Available data
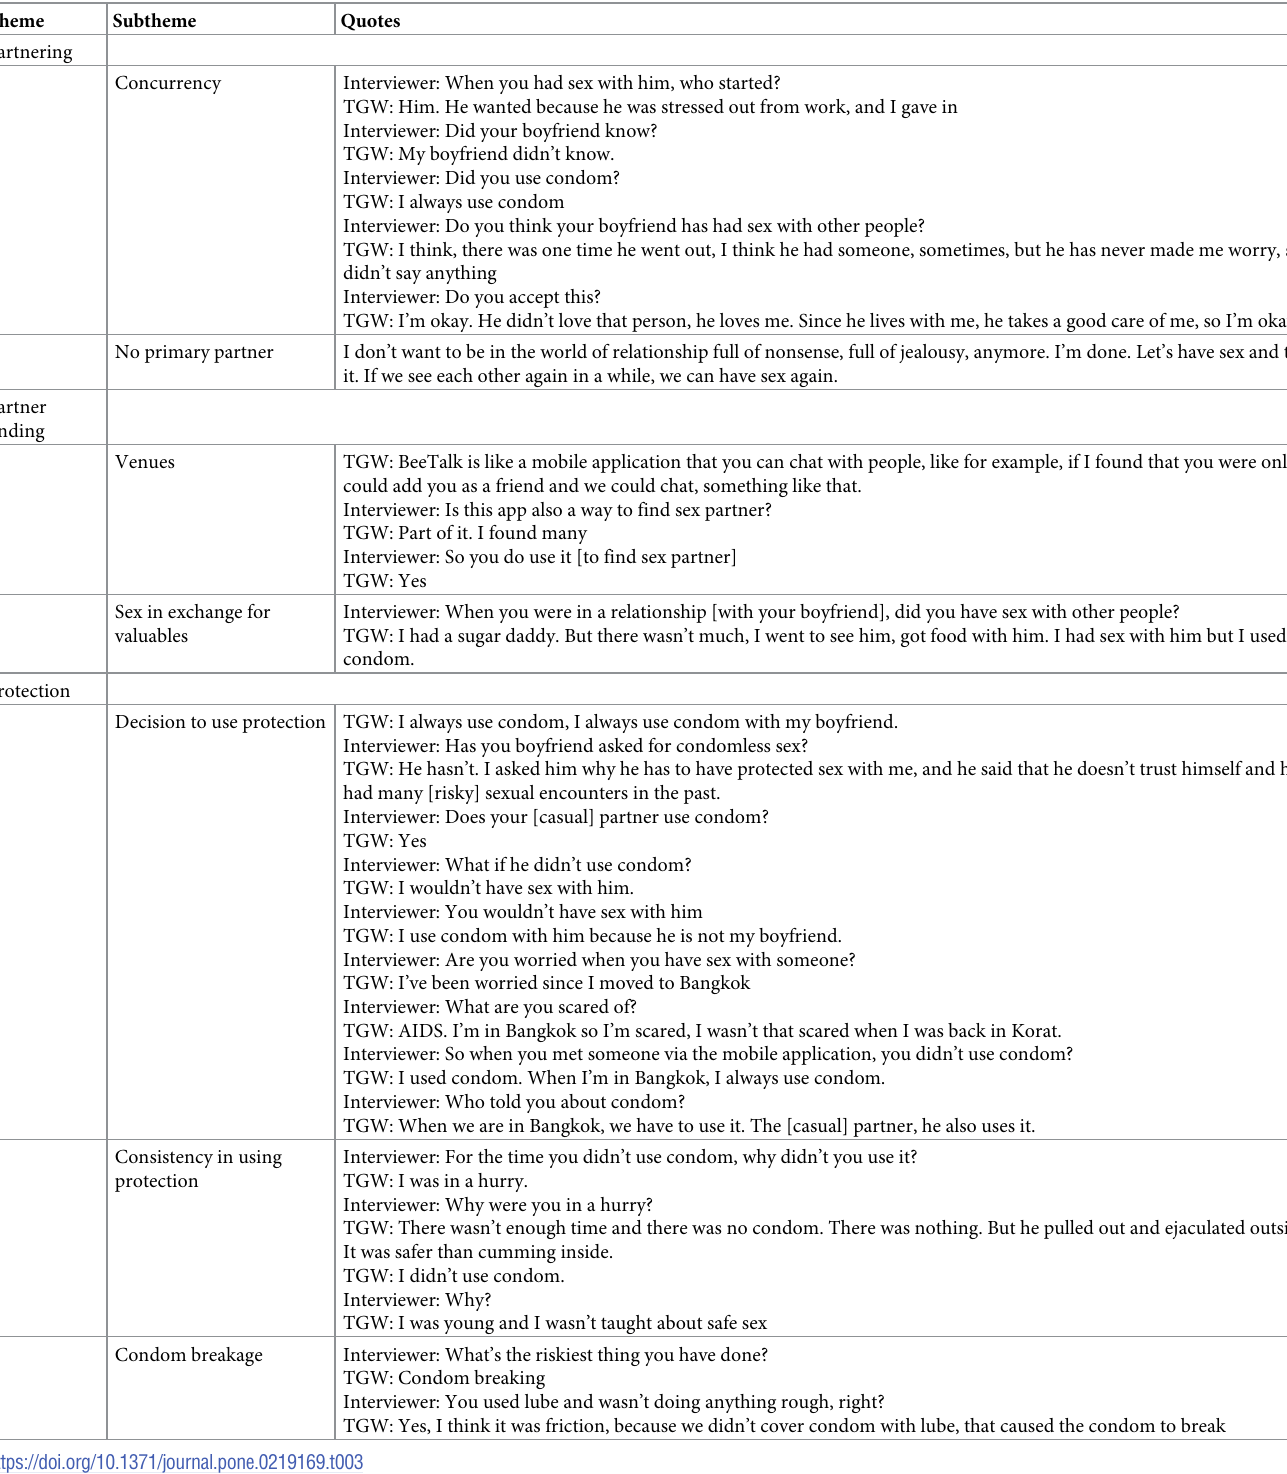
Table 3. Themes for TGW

...

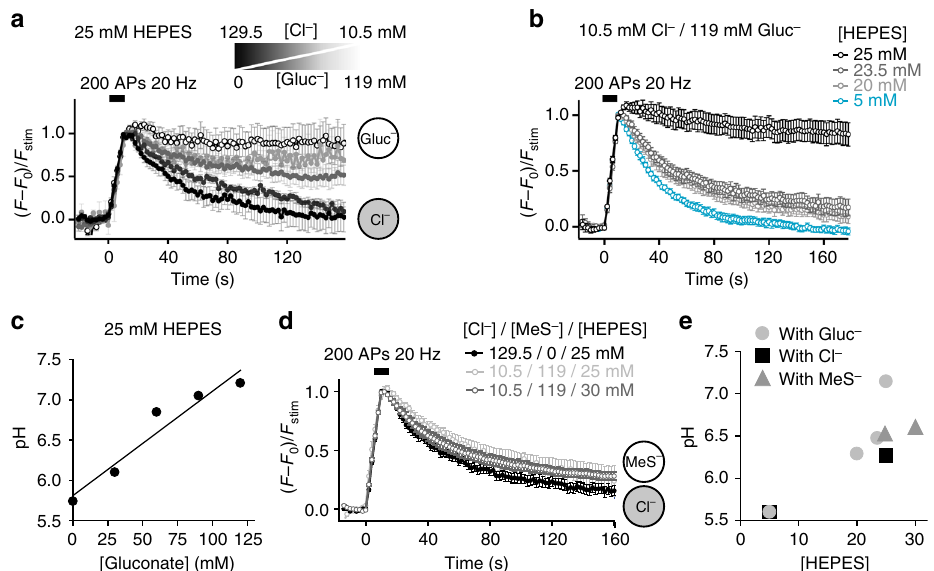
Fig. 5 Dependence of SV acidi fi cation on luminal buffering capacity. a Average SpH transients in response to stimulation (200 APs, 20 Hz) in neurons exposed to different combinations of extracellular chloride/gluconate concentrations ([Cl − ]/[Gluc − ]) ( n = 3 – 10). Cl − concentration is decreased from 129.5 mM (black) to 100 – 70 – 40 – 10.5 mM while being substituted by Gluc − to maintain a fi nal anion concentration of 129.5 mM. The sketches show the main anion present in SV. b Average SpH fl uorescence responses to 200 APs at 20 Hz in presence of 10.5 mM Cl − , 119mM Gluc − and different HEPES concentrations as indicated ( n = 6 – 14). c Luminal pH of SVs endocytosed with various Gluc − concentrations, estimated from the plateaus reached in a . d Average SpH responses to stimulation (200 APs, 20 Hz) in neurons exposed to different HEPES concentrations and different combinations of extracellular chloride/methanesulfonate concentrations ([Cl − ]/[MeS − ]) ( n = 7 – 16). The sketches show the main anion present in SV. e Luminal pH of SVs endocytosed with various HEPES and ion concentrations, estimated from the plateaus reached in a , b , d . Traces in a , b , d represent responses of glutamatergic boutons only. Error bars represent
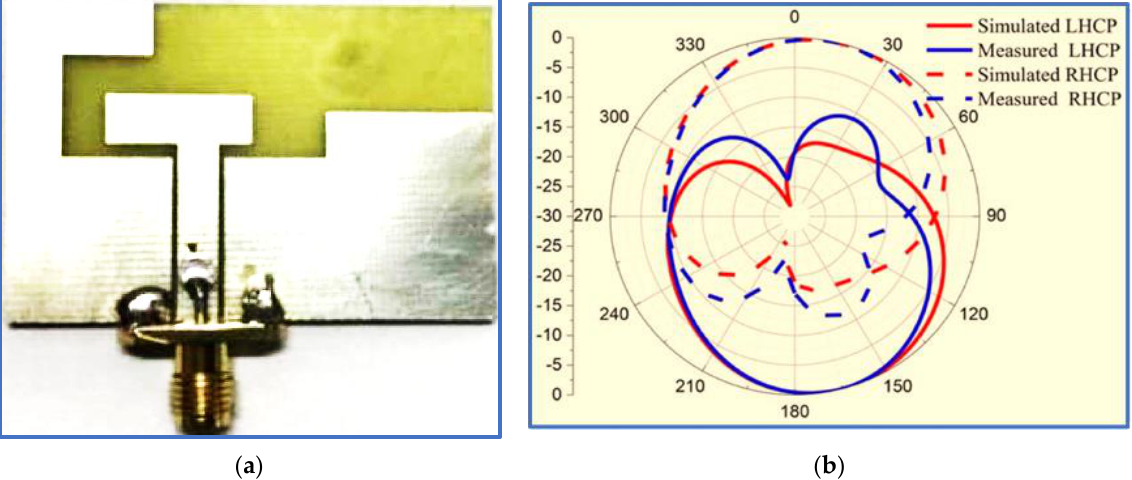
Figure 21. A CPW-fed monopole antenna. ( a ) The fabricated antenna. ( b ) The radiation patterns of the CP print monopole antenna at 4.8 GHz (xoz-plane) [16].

Aim of the task
Taking the entries above, extract every line from the one bearing "Fig. 5 Dependence" through the one bearing "Figure 21. A", exactly, with no pictures.

Task result
Fig. 5 Dependence of SV acidi fi cation on luminal buffering capacity. a Average SpH transients in response to stimulation (200 APs, 20 Hz) in neurons exposed to different combinations of extracellular chloride/gluconate concentrations ([Cl − ]/[Gluc − ]) ( n = 3 – 10). Cl − concentration is decreased from 129.5 mM (black) to 100 – 70 – 40 – 10.5 mM while being substituted by Gluc − to maintain a fi nal anion concentration of 129.5 mM. The sketches show the main anion present in SV. b Average SpH fl uorescence responses to 200 APs at 20 Hz in presence of 10.5 mM Cl − , 119mM Gluc − and different HEPES concentrations as indicated ( n = 6 – 14). c Luminal pH of SVs endocytosed with various Gluc − concentrations, estimated from the plateaus reached in a . d Average SpH responses to stimulation (200 APs, 20 Hz) in neurons exposed to different HEPES concentrations and different combinations of extracellular chloride/methanesulfonate concentrations ([Cl − ]/[MeS − ]) ( n = 7 – 16). The sketches show the main anion present in SV. e Luminal pH of SVs endocytosed with various HEPES and ion concentrations, estimated from the plateaus reached in a , b , d . Traces in a , b , d represent responses of glutamatergic boutons only. Error bars represent
Figure 21. A CPW-fed monopole antenna. ( a ) The fabricated antenna. ( b ) The radiation patterns of the CP print monopole antenna at 4.8 GHz (xoz-plane) [16].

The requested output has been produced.